Dive Brief:
- Hawaiian Electric President and CEO Shelee Kimura defended some of the decisions the utility made immediately before the deadly wildfires that broke out on Maui on Aug. 8 at a hearing conducted Thursday by lawmakers in the U.S. House of Representatives.
- The utility’s protocols did not include de-energizing power lines during high-fire-risk conditions, Kimura told lawmakers. In 2019, the utility began developing a wildfire prevention plan that eventually concluded that proactive shut-offs were not “the appropriate fit for Hawaii,” she said.
- Lawmakers quizzed Hawaii officials on the possibility of undergrounding power lines in the state. Undergrounding power lines is about five times more expensive than keeping them overhead — an expensive proposition for an island like Maui that only has 70,000 ratepayers, Kimura said.
Dive Insight:
The wildfires that broke out on Maui in August led to an estimated 97 fatalities and affected at least 2,200 structures on the island. Soon after, Hawaiian Electric faced a lawsuit alleging the fire was ignited by its power lines. The company also faces financial and cost recovery risks tied to the fire, according to Moody’s Investors Service.
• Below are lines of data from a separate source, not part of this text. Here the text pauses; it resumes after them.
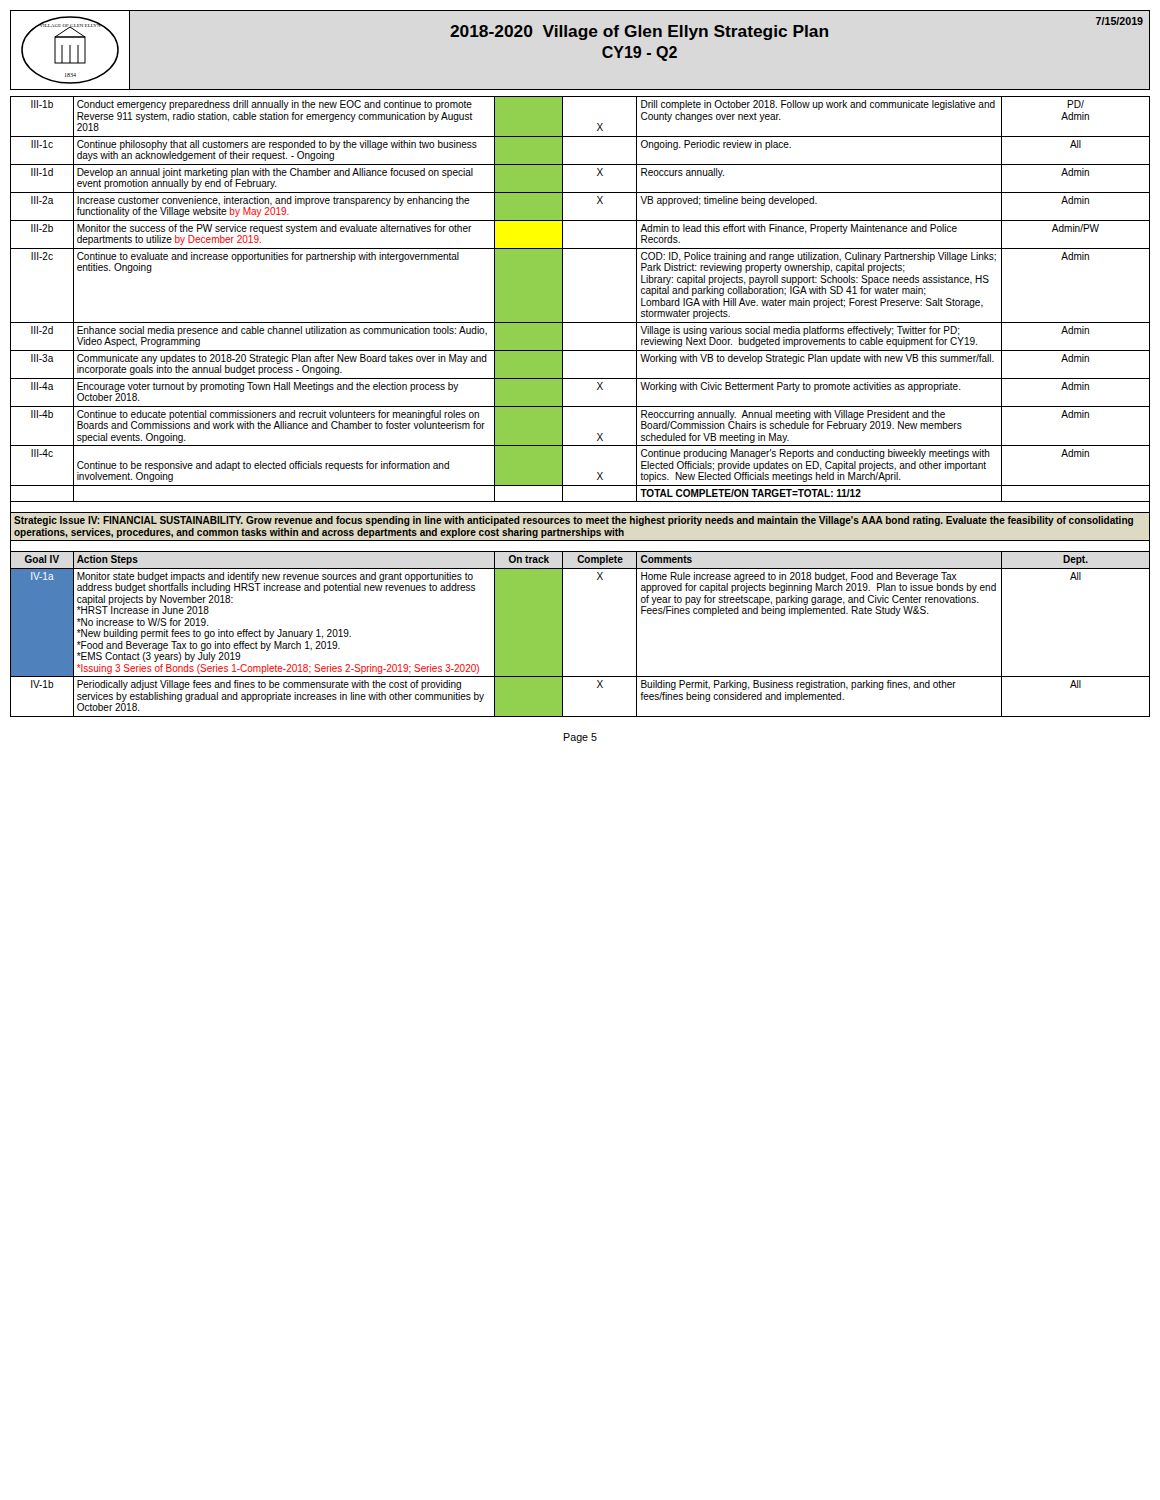7/15/2019
2018-2020 Village of Glen Ellyn Strategic Plan
CY19 - Q2
| III-1b | Conduct emergency preparedness drill annually in the new EOC and continue to promote Reverse 911 system, radio station, cable station for emergency communication by August 2018 | | X | Drill complete in October 2018. Follow up work and communicate legislative and County changes over next year. | PD/ Admin |
| III-1c | Continue philosophy that all customers are responded to by the village within two business days with an acknowledgement of their request. - Ongoing | | | Ongoing. Periodic review in place. | All |
| III-1d | Develop an annual joint marketing plan with the Chamber and Alliance focused on special event promotion annually by end of February. | | X | Reoccurs annually. | Admin |
| III-2a | Increase customer convenience, interaction, and improve transparency by enhancing the functionality of the Village website by May 2019. | | X | VB approved; timeline being developed. | Admin |
| III-2b | Monitor the success of the PW service request system and evaluate alternatives for other departments to utilize by December 2019. | | | Admin to lead this effort with Finance, Property Maintenance and Police Records. | Admin/PW |
| III-2c | Continue to evaluate and increase opportunities for partnership with intergovernmental entities. Ongoing | | | COD: ID, Police training and range utilization, Culinary Partnership Village Links; Park District: reviewing property ownership, capital projects; Library: capital projects, payroll support: Schools: Space needs assistance, HS capital and parking collaboration; IGA with SD 41 for water main; Lombard IGA with Hill Ave. water main project; Forest Preserve: Salt Storage, stormwater projects. | Admin |
| III-2d | Enhance social media presence and cable channel utilization as communication tools: Audio, Video Aspect, Programming | | | Village is using various social media platforms effectively; Twitter for PD; reviewing Next Door. budgeted improvements to cable equipment for CY19. | Admin |
| III-3a | Communicate any updates to 2018-20 Strategic Plan after New Board takes over in May and incorporate goals into the annual budget process - Ongoing. | | | Working with VB to develop Strategic Plan update with new VB this summer/fall. | Admin |
| III-4a | Encourage voter turnout by promoting Town Hall Meetings and the election process by October 2018. | | X | Working with Civic Betterment Party to promote activities as appropriate. | Admin |
| III-4b | Continue to educate potential commissioners and recruit volunteers for meaningful roles on Boards and Commissions and work with the Alliance and Chamber to foster volunteerism for special events. Ongoing. | | X | Reoccurring annually. Annual meeting with Village President and the Board/Commission Chairs is schedule for February 2019. New members scheduled for VB meeting in May. | Admin |
| III-4c | Continue to be responsive and adapt to elected officials requests for information and involvement. Ongoing | | X | Continue producing Manager's Reports and conducting biweekly meetings with Elected Officials; provide updates on ED, Capital projects, and other important topics. New Elected Officials meetings held in March/April. | Admin |
| | | | | TOTAL COMPLETE/ON TARGET=TOTAL: 11/12 | |
| Strategic Issue IV: FINANCIAL SUSTAINABILITY. Grow revenue and focus spending in line with anticipated resources to meet the highest priority needs and maintain the Village's AAA bond rating. Evaluate the feasibility of consolidating operations, services, procedures, and common tasks within and across departments and explore cost sharing partnerships with |
| Goal IV | Action Steps | On track | Complete | Comments | Dept. |
| IV-1a | Monitor state budget impacts and identify new revenue sources and grant opportunities to address budget shortfalls including HRST increase and potential new revenues to address capital projects by November 2018: *HRST Increase in June 2018 *No increase to W/S for 2019. *New building permit fees to go into effect by January 1, 2019. *Food and Beverage Tax to go into effect by March 1, 2019. *EMS Contact (3 years) by July 2019 *Issuing 3 Series of Bonds (Series 1-Complete-2018; Series 2-Spring-2019; Series 3-2020) | | X | Home Rule increase agreed to in 2018 budget, Food and Beverage Tax approved for capital projects beginning March 2019. Plan to issue bonds by end of year to pay for streetscape, parking garage, and Civic Center renovations. Fees/Fines completed and being implemented. Rate Study W&S. | All |
| IV-1b | Periodically adjust Village fees and fines to be commensurate with the cost of providing services by establishing gradual and appropriate increases in line with other communities by October 2018. | | X | Building Permit, Parking, Business registration, parking fines, and other fees/fines being considered and implemented. | All |
Page 5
On Aug. 8, a fire began at 6:30 am that appears to have been sparked by Hawaiian Electric power lines that fell during high winds, Kimura told lawmakers at the Energy and Commerce Committee hearing. The Maui County fire department responded to this fire and reported that it was contained by 9 am. However at 3 pm — a time when all of Hawaiian Electric’s power lines in West Maui had been de-energized for more than six hours — a second fire began in the same area, she said.
“The cause of that afternoon fire, that spread to Lahaina, has not been determined. We are working tirelessly to figure out what happened and we are cooperating fully with federal and state investigators,” Kimura added.
When asked by lawmakers why the utility did not turn off the power in its lines amid reports of high-risk weather conditions, Kimura said that after studying California’s processes, the utility concluded that pre-emptive power shut offs were not a good fit for Hawaii.
California utilities, which have also struggled with the issue of wildfires caused by their infrastructure, have been deploying “public safety power shutoffs” for years. Utilities in Nevada and Oregon also employ similar programs.
Hawaiian Electric’s protocols, however, called for responding to high-risk weather conditions by disabling a setting on its system that automatically recloses a circuit if there’s a fault, meaning if a line picks up a fault, it won’t be re-energized, Kimura said. However, “we are absolutely re-examining our protocols,” she said.
Lawmakers also brought up the prospect of burying power lines in Hawaii to prevent future fires. Currently, around 50% of the power lines on Maui are underground, Kimura said — compared to the roughly 33% in California. Customers can opt to have their lines undergrounded, and have to pay for it themselves.
As Maui looks to rebuild after the fires, some community members in Lahaina would understandably like to have the power lines buried, Kimura said. But while these conversations will need to continue, this can be an expensive proposition for a place that already has the highest electricity rates in the nation, she said.
Burying power lines could have other implications as well, Leodoloff Asuncion, Jr., the chairman of the Hawaii Public Utilities Commission, told lawmakers. From a technical perspective, doing so runs the risk of hitting Hawaii’s water table pretty quickly, he said, adding that there is also a cost to maintaining lines that are underground.
“It does come at a cost, to the ratepayer, to the company, basically to all of us in the state of Hawaii,” Asuncion said.